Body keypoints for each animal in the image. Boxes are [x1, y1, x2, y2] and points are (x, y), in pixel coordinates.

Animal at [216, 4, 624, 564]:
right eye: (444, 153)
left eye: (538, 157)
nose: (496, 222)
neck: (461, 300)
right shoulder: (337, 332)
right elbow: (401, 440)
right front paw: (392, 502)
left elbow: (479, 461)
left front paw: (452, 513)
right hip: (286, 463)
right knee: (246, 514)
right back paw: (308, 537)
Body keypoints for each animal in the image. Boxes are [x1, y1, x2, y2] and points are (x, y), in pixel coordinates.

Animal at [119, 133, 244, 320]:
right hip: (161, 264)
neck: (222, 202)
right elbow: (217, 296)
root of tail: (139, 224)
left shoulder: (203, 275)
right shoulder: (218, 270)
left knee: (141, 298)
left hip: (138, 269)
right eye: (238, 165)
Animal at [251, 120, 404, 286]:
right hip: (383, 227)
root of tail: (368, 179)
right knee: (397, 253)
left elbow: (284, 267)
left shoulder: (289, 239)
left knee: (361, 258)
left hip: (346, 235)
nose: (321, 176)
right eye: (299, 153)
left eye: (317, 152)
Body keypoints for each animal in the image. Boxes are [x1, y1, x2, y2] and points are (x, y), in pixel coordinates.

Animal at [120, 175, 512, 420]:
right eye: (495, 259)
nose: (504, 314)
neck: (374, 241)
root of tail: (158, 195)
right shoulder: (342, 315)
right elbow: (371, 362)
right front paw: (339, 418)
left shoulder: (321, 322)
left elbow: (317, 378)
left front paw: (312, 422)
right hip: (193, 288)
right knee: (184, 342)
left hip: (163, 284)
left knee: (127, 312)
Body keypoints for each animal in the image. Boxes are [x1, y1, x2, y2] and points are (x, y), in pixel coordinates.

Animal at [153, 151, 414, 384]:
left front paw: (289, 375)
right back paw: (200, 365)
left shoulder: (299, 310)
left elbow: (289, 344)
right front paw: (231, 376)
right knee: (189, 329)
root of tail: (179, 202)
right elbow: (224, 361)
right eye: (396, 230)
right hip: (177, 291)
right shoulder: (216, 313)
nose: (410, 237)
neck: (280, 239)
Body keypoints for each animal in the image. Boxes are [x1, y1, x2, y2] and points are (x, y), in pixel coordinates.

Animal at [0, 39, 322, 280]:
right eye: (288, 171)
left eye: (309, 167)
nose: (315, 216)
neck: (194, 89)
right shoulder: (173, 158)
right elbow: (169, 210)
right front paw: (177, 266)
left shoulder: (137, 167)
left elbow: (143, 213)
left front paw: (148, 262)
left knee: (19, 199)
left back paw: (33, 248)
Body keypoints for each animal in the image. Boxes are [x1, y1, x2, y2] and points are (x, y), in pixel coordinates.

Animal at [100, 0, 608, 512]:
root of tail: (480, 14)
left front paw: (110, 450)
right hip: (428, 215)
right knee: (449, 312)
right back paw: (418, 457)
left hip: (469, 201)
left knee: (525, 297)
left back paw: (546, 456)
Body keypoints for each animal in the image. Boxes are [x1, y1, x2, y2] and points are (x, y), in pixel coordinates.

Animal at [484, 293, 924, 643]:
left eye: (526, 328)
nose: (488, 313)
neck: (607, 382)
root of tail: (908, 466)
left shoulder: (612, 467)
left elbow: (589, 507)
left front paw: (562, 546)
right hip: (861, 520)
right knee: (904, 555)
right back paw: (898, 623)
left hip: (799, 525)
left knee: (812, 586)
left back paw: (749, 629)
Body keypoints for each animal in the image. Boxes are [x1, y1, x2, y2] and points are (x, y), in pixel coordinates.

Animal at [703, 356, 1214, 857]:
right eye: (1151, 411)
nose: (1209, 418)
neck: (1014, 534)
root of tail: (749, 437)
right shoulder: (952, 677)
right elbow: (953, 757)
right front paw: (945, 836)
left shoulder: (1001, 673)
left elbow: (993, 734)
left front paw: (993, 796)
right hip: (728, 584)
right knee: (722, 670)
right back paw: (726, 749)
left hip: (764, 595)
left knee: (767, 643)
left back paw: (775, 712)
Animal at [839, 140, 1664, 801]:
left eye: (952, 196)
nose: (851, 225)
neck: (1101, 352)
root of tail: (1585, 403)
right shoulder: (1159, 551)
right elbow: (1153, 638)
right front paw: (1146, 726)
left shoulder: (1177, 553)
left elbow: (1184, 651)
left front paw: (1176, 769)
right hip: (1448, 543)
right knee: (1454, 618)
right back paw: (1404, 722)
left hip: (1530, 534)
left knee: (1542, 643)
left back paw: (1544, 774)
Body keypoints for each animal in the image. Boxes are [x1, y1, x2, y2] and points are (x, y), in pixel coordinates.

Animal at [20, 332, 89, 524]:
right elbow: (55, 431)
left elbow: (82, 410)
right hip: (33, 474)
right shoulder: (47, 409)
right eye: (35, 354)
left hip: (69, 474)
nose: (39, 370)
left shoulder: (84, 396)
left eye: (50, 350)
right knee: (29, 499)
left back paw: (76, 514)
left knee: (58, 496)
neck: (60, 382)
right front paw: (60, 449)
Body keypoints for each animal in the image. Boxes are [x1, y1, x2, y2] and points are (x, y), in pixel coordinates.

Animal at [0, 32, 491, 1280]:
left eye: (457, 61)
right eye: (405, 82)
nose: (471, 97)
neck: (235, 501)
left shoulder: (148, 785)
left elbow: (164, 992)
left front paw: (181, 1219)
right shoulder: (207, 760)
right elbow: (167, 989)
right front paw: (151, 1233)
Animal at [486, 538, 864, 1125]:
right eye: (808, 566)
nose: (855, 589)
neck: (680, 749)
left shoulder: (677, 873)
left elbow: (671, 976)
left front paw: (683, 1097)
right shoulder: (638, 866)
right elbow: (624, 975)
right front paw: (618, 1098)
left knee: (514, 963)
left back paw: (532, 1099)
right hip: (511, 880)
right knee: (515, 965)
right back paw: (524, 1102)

-- WHAT IS BEING ASKED --
Retype all the data verbatim.

-- WRITTEN RESPONSE --
Body keypoints for each animal in the image. Boxes are [x1, y1, x2, y2] and points are (x, y), in pixel coordinates.

Animal at [216, 4, 624, 564]:
right eye: (444, 153)
left eye: (538, 157)
nose: (496, 222)
neck: (461, 300)
right shoulder: (337, 332)
right elbow: (401, 440)
right front paw: (392, 502)
left elbow: (479, 461)
left front paw: (452, 513)
right hip: (286, 463)
right knee: (246, 514)
right back paw: (308, 537)
Body keypoints for each animal in the image. Boxes are [x1, y1, x2, y2] and points are (x, y), in pixel coordinates.

Animal at [119, 133, 244, 320]:
right hip: (161, 264)
neck: (222, 202)
right elbow: (217, 296)
root of tail: (139, 224)
left shoulder: (203, 275)
right shoulder: (218, 270)
left knee: (141, 298)
left hip: (138, 269)
right eye: (238, 165)
Animal at [251, 120, 404, 286]:
right hip: (383, 227)
root of tail: (368, 179)
right knee: (397, 253)
left elbow: (284, 267)
left shoulder: (289, 239)
left knee: (361, 258)
left hip: (346, 235)
nose: (321, 176)
right eye: (299, 153)
left eye: (317, 152)
Body keypoints for each animal in the image. Boxes are [x1, y1, x2, y2] and points are (x, y), in pixel coordinates.

Animal at [120, 175, 512, 420]:
right eye: (495, 259)
nose: (504, 314)
neck: (374, 241)
root of tail: (158, 195)
right shoulder: (342, 315)
right elbow: (371, 362)
right front paw: (339, 418)
left shoulder: (321, 322)
left elbow: (317, 378)
left front paw: (312, 422)
right hip: (193, 288)
right knee: (184, 342)
left hip: (163, 284)
left knee: (127, 312)
Body keypoints for each animal in the image. Boxes are [x1, y1, x2, y2] and points are (x, y), in pixel coordinates.

Animal at [153, 151, 414, 384]:
left front paw: (289, 375)
right back paw: (200, 365)
left shoulder: (299, 310)
left elbow: (289, 344)
right front paw: (231, 376)
right knee: (189, 329)
root of tail: (179, 202)
right elbow: (224, 361)
right eye: (396, 230)
right hip: (177, 291)
right shoulder: (216, 313)
nose: (410, 237)
neck: (280, 239)
Body keypoints for each animal in the image. Boxes are [x1, y1, x2, y2] and points are (x, y), in pixel coordinates.

Animal at [0, 39, 322, 280]:
right eye: (288, 171)
left eye: (309, 167)
nose: (315, 216)
neck: (194, 89)
right shoulder: (173, 158)
right elbow: (169, 210)
right front paw: (177, 266)
left shoulder: (137, 167)
left elbow: (143, 213)
left front paw: (148, 262)
left knee: (19, 199)
left back paw: (33, 248)
Body keypoints for each animal in the image. Boxes are [x1, y1, x2, y2] and points are (x, y), in pixel coordinates.

Animal at [100, 0, 608, 512]:
root of tail: (480, 14)
left front paw: (110, 450)
right hip: (428, 215)
right knee: (449, 312)
right back paw: (418, 457)
left hip: (469, 201)
left knee: (525, 297)
left back paw: (546, 456)
Body keypoints for each animal in the image. Boxes are [x1, y1, x2, y2] and points are (x, y), in pixel coordinates.

Animal at [484, 293, 924, 643]:
left eye: (526, 328)
nose: (488, 313)
neck: (607, 382)
root of tail: (908, 466)
left shoulder: (612, 467)
left elbow: (589, 507)
left front paw: (562, 546)
right hip: (861, 520)
right knee: (904, 555)
right back paw: (898, 623)
left hip: (799, 525)
left knee: (812, 586)
left back paw: (749, 629)
Body keypoints for each animal in the image. Boxes are [x1, y1, x2, y2] and points are (x, y), in pixel coordinates.

Animal at [703, 356, 1214, 857]:
right eye: (1151, 411)
nose: (1209, 418)
neck: (1014, 534)
root of tail: (749, 437)
right shoulder: (952, 677)
right elbow: (953, 757)
right front paw: (945, 836)
left shoulder: (1001, 673)
left elbow: (993, 734)
left front paw: (993, 796)
right hip: (728, 584)
right knee: (722, 670)
right back paw: (726, 749)
left hip: (764, 595)
left knee: (767, 643)
left back paw: (775, 712)
Animal at [839, 140, 1664, 801]:
left eye: (952, 196)
nose: (851, 225)
neck: (1101, 352)
root of tail: (1585, 403)
right shoulder: (1159, 551)
right elbow: (1153, 638)
right front paw: (1146, 726)
left shoulder: (1177, 553)
left elbow: (1184, 651)
left front paw: (1176, 769)
right hip: (1448, 543)
right knee: (1454, 618)
right back paw: (1404, 722)
left hip: (1530, 534)
left knee: (1542, 643)
left back paw: (1544, 774)
Body keypoints for each animal in the image. Boxes are [x1, y1, x2, y2] and points are (x, y), in pixel coordinates.

Animal at [20, 332, 89, 524]:
right elbow: (55, 431)
left elbow: (82, 410)
right hip: (33, 474)
right shoulder: (47, 409)
right eye: (35, 354)
left hip: (69, 474)
nose: (39, 370)
left shoulder: (84, 396)
left eye: (50, 350)
right knee: (29, 499)
left back paw: (76, 514)
left knee: (58, 496)
neck: (60, 382)
right front paw: (60, 449)
Body keypoints for each animal in the image. Boxes are [x1, y1, x2, y2] and points are (x, y), in pixel coordinates.

Animal at [0, 32, 491, 1280]:
left eye: (457, 61)
right eye: (405, 82)
nose: (471, 97)
neck: (235, 501)
left shoulder: (148, 785)
left elbow: (164, 992)
left front paw: (181, 1219)
right shoulder: (207, 760)
right elbow: (167, 989)
right front paw: (151, 1233)
Animal at [486, 538, 864, 1125]:
right eye: (808, 566)
nose: (855, 589)
neck: (680, 749)
left shoulder: (677, 873)
left elbow: (671, 976)
left front paw: (683, 1097)
right shoulder: (638, 866)
right elbow: (624, 975)
right front paw: (618, 1098)
left knee: (514, 963)
left back paw: (532, 1099)
right hip: (511, 880)
right knee: (515, 965)
right back paw: (524, 1102)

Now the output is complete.